On its adoption of the Uniform Fraudulent Conveyance Act, the Legislature gave creditors several options in the face of a debtor's fraudulent conveyance of assets.  M.G.L. c. 209A.   Section 8(a)(1) of the statute provides that a creditor may effectively set aside a conveyance against anyone, except for a good faith purchaser or a party claiming under such a purchaser. M.G.L c. 209A §§ 8 and 9.  Section two of the statute provides broad definitions to be applied in application of its various provisions.

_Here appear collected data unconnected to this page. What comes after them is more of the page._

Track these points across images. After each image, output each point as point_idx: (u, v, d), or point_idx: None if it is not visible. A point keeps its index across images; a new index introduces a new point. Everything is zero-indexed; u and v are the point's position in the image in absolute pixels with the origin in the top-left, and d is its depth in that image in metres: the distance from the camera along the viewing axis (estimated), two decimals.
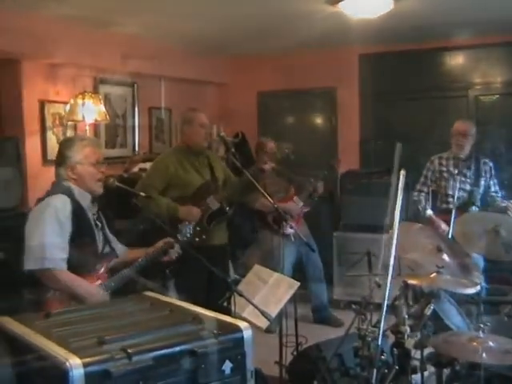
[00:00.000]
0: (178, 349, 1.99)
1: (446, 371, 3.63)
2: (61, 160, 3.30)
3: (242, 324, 2.14)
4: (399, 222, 2.81)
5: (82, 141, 3.42)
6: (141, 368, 1.91)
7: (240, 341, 2.11)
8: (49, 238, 3.03)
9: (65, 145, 3.39)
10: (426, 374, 3.45)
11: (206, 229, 4.47)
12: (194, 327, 2.13)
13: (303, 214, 5.89)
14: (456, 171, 5.15)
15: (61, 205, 3.13)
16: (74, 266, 3.14)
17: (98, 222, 3.37)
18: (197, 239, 3.68)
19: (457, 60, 7.04)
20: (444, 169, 5.31)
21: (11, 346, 2.19)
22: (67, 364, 1.85)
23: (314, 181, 5.78)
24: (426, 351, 3.33)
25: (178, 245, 3.52)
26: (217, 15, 5.35)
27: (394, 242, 2.74)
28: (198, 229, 4.33)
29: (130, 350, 1.93)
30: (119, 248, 3.53)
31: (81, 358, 1.88)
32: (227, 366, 2.06)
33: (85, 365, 1.86)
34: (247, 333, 2.12)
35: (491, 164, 5.30)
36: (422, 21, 5.76)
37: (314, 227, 6.00)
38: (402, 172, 2.85)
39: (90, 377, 1.86)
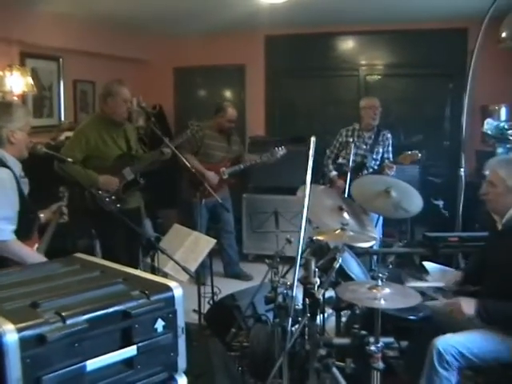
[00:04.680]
0: (111, 310, 1.77)
1: (344, 314, 3.67)
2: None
3: (172, 283, 1.94)
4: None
5: (23, 108, 3.06)
6: (75, 331, 1.68)
7: (171, 299, 1.90)
8: None
9: (6, 109, 2.90)
10: (325, 315, 3.46)
11: (120, 197, 4.27)
12: (125, 288, 1.91)
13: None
14: (355, 139, 5.24)
15: (7, 177, 2.74)
16: (17, 234, 2.80)
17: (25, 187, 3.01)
18: (113, 207, 3.48)
19: (347, 43, 7.09)
20: (350, 139, 5.36)
21: None
22: (0, 330, 1.60)
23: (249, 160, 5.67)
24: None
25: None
26: None
27: (306, 200, 2.64)
28: (113, 198, 4.18)
29: (63, 313, 1.69)
30: None
31: (14, 323, 1.63)
32: (159, 325, 1.86)
33: (19, 330, 1.61)
34: (177, 291, 1.92)
35: (389, 135, 5.41)
36: (319, 7, 5.68)
37: None
38: (313, 139, 2.73)
39: (25, 342, 1.61)
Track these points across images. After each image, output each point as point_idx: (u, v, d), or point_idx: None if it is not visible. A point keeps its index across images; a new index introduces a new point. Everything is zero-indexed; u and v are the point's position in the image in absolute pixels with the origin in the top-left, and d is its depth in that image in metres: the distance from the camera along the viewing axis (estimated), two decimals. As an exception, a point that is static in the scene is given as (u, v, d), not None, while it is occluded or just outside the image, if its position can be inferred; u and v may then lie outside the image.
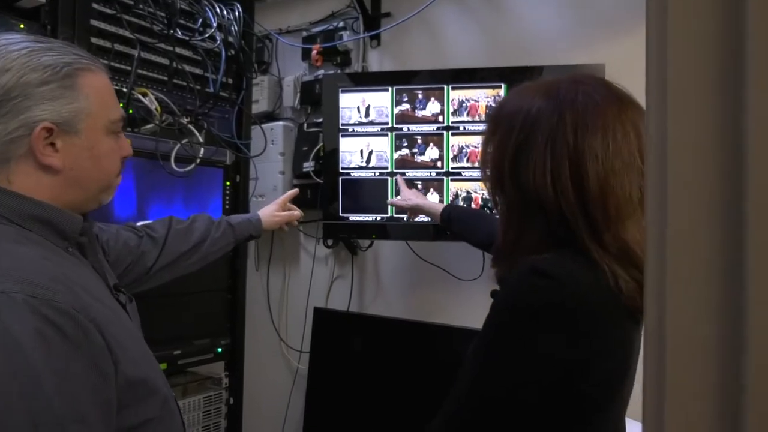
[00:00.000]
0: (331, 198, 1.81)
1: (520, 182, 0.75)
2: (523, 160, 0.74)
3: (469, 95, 1.70)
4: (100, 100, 0.85)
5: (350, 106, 1.79)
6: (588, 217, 0.71)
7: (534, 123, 0.74)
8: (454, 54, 1.93)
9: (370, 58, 2.10)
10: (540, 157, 0.73)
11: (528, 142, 0.74)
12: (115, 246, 1.15)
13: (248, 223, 1.44)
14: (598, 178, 0.71)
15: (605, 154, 0.71)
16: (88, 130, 0.84)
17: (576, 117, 0.72)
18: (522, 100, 0.77)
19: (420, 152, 1.74)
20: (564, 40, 1.75)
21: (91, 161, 0.85)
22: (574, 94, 0.74)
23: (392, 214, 1.76)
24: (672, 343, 0.30)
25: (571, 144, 0.72)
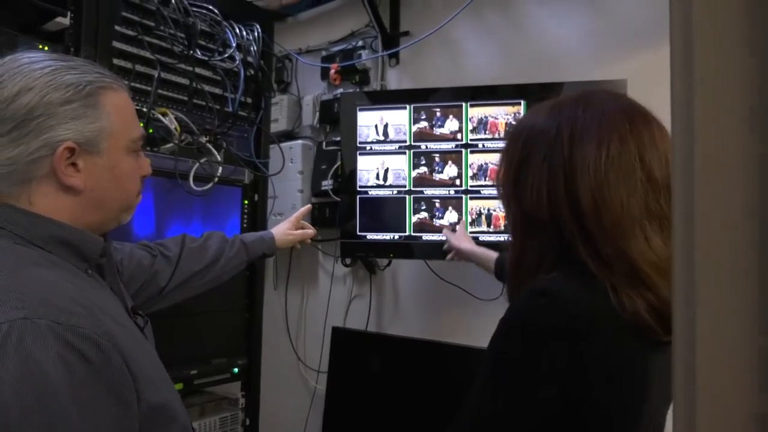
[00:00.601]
0: (349, 216, 1.81)
1: (520, 199, 0.75)
2: (522, 177, 0.75)
3: (489, 112, 1.70)
4: (122, 119, 0.86)
5: (368, 124, 1.80)
6: (584, 232, 0.71)
7: (534, 140, 0.75)
8: (472, 71, 1.93)
9: (388, 76, 2.11)
10: (537, 172, 0.74)
11: (528, 159, 0.75)
12: (129, 265, 1.15)
13: (261, 242, 1.45)
14: (591, 190, 0.70)
15: (598, 166, 0.70)
16: (110, 150, 0.84)
17: (573, 131, 0.73)
18: (530, 118, 0.79)
19: (438, 170, 1.73)
20: (585, 56, 1.74)
21: (113, 181, 0.85)
22: (575, 109, 0.75)
23: (410, 232, 1.76)
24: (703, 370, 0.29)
25: (566, 157, 0.72)
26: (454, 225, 1.69)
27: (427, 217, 1.75)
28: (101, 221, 0.86)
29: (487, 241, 1.67)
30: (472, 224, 1.70)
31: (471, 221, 1.70)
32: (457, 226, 1.66)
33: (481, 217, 1.70)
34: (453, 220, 1.71)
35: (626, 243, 0.70)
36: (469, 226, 1.70)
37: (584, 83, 1.61)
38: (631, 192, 0.70)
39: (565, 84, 1.64)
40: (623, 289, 0.69)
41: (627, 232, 0.70)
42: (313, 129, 2.24)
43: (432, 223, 1.74)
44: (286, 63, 2.29)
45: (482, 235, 1.68)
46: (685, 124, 0.30)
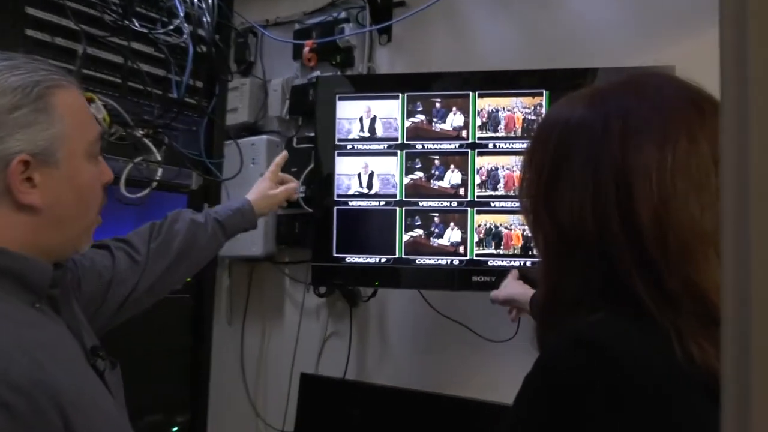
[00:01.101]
0: (325, 233, 1.80)
1: (556, 214, 0.74)
2: (557, 186, 0.74)
3: (502, 104, 1.70)
4: (77, 121, 0.92)
5: (351, 117, 1.80)
6: (642, 257, 0.68)
7: (573, 136, 0.74)
8: (483, 53, 1.93)
9: (377, 57, 2.11)
10: (579, 179, 0.73)
11: (564, 164, 0.74)
12: (89, 279, 1.17)
13: (239, 216, 1.48)
14: (653, 205, 0.68)
15: (662, 172, 0.68)
16: (68, 158, 0.90)
17: (626, 125, 0.71)
18: (561, 110, 0.77)
19: (438, 176, 1.73)
20: (623, 37, 1.74)
21: (74, 194, 0.91)
22: (627, 97, 0.73)
23: (401, 254, 1.75)
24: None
25: (617, 160, 0.70)
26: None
27: (423, 236, 1.74)
28: (59, 245, 0.92)
29: (496, 266, 1.67)
30: (479, 245, 1.70)
31: (477, 241, 1.70)
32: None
33: (490, 237, 1.70)
34: (456, 240, 1.71)
35: (698, 272, 0.67)
36: (474, 246, 1.70)
37: (623, 70, 1.59)
38: (704, 205, 0.68)
39: (599, 70, 1.64)
40: (693, 335, 0.66)
41: (699, 258, 0.67)
42: (282, 122, 2.23)
43: (429, 242, 1.73)
44: (249, 38, 2.28)
45: (491, 259, 1.68)
46: (737, 128, 0.31)
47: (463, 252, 1.71)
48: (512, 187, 1.68)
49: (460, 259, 1.70)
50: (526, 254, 1.66)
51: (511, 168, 1.69)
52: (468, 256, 1.70)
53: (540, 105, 1.68)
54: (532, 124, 1.68)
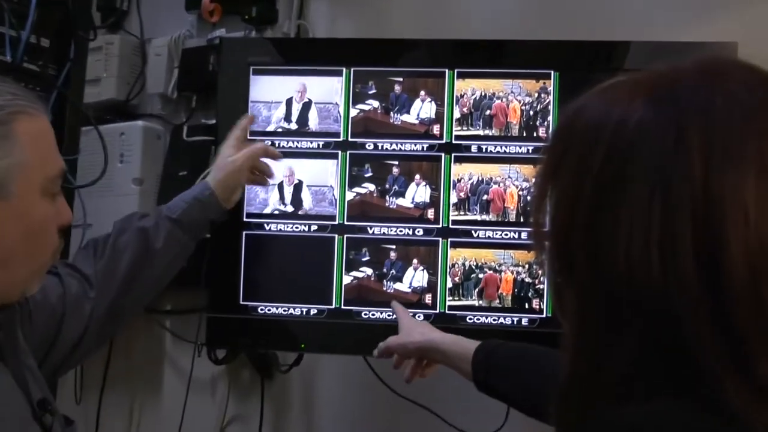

The statute applies to mortgagees, see e.g., Dondis v. Lash, 277 Mass. 477, 178 N.E. 388 (1931), Gerrish v. Mace, 75 Mass. 237 (1857), and it is at that juncture that the statute has its greatest impact on title matters.  Specifically, where a lender can be shown to be a "...good faith purchaser for value...", that is, having taken a mortgage for full consideration,  M.G.L. c. 209A § 3,and without an intent to defraud, Id., § 5, that lender will have the protection of the statute.  Caselaw appurtenant to section 8 suggests that before a mortgage will be set aside as fraudulent, it must be shown that the mortgagee must have known or participated in the fraud.  Harris v. Flynn, 272 Mass. 8, 171 N.E. 730 (1930), S. Samuels & Co. v. Charles E. Fogg Co., 258 Mass. 402, 155 N.E. 429 (1927).  In such a case, the conveyance is considered a nullity. Gately v. Kappler, 209 Mass. 426, 95 N.E. 859 (1911).

Lastly, it should be noted that the A.L.T.A 1992 Lender's policy excepts fraudulent conveyance claims under the creditor's rights provisions.  Also, because the caselaw requires a lender have participated in the fraud, Harris v. Flynn, 272 Mass. 8, 171 N.E. 730, the policy would theoretically exclude such a claim under § 3(a) of the exclusions, the "created or suffered by the insured" provision.